*Trecho de origem*.
####################
E é por isto que, enquanto saltam aos olhos incontáveis situações semelhantes a daqueles jovens, uma decisão judicial soa como um basta ao discurso da democracia racial, reconhecendo que o Brasil não escapou do racismo e da discriminação e que tais comportamentos devem ser reprovados e punidos, não apenas a reparar danos causados, mas para que pedagogicamente corrijam-se condutas que há muito são consideradas contrárias à lei.

Espera-se isso do Poder Judiciário. Almeja-se um olhar sensível, atento à realidade, que traga uma mudança de paradigma para a Justiça brasileira; uma Justiça que precisa dizer: Não! O negro não é suspeito por existir!

*Karen Luise Souza Pinheiro é juíza de Direito e diretora do Departamento de Direitos Humanos da AJURIS.
####################
*Exercício proposto A*. Redigite o trecho sobre racismo e Justiça, começando em "E é por isto" e terminando em "Humanos da AJURIS.".
*Exercício proposto B*.
Responda às perguntas com base no trecho sobre racismo e Justiça.
(i) Segundo o trecho, o que a decisão judicial reconhece sobre o Brasil?
(ii) Que tipo de olhar se almeja do Poder Judiciário?
(iii) Que cargo Karen Luise Souza Pinheiro exerce na AJURIS?
*Exercício proposto C*. Dê continuidade ao trecho sobre racismo e Justiça a partir do ponto em que ele se encerra.
Os registros não são necessários para nenhuma das tarefas.

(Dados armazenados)
####################
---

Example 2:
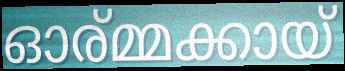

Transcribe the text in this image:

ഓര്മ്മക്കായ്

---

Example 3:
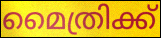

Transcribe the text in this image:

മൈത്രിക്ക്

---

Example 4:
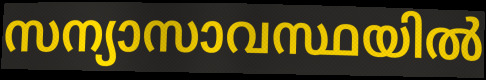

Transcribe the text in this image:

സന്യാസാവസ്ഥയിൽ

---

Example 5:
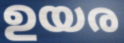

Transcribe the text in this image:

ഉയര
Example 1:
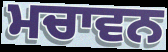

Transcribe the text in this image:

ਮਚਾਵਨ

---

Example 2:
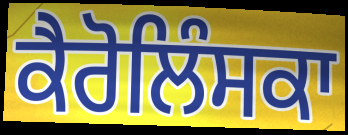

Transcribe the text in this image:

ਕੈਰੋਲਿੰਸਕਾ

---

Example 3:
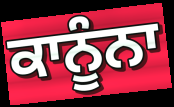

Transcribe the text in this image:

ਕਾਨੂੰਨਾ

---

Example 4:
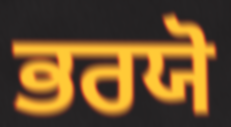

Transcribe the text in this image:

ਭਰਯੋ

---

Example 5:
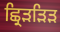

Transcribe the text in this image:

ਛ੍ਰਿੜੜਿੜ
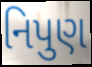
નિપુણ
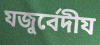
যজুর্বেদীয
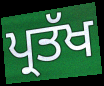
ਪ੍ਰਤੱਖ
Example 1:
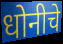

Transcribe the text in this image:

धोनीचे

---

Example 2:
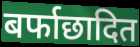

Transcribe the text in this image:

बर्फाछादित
####################
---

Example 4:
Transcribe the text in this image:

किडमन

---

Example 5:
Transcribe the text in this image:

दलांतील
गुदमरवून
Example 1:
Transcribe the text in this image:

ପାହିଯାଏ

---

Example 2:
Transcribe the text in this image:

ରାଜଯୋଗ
####################
*Resposta A*.
E é por isto que, enquanto saltam aos olhos incontáveis situações semelhantes a daqueles jovens, uma decisão judicial soa como um basta ao discurso da democracia racial, reconhecendo que o Brasil não escapou do racismo e da discriminação e que tais comportamentos devem ser reprovados e punidos, não apenas a reparar danos causados, mas para que pedagogicamente corrijam-se condutas que há muito são consideradas contrárias à lei.

Espera-se isso do Poder Judiciário. Almeja-se um olhar sensível, atento à realidade, que traga uma mudança de paradigma para a Justiça brasileira; uma Justiça que precisa dizer: Não! O negro não é suspeito por existir!

*Karen Luise Souza Pinheiro é juíza de Direito e diretora do Departamento de Direitos Humanos da AJURIS.

*Resposta B*.
(i) Reconhece que o Brasil não escapou do racismo e da discriminação.
(ii) Um olhar sensível, atento à realidade, que traga uma mudança de paradigma para a Justiça brasileira.
(iii) É diretora do Departamento de Direitos Humanos da AJURIS.

*Resposta C*.
Entenda o caso

Em abril de 2013, três estudantes, todos negros, saíram da escola e foram ao supermercado Zaffari, na Avenida Otto Niemeyer, no bairro Tristeza, que fica próximo da escola onde estudavam. Os então adolescentes na época queriam comprar pacotes de bolacha. Mas, ao efetuarem o pagamento no caixa, foram abordados de maneira abusiva por cinco seguranças da empresa, os quais ordenaram que abrissem as mochilas escolares e esvaziassem os bolsos.

A juíza Karla Aveline de Oliveira, da Vara Cível do Foro Regional da Tristeza, em Porto Alegre, condenou a Companhia Zaffari Comércio e Indústria Ltda. a pagar R$ 60 mil a três jovens por abordagem indevida e mais multa por não entregar um DVD que seria prova no processo.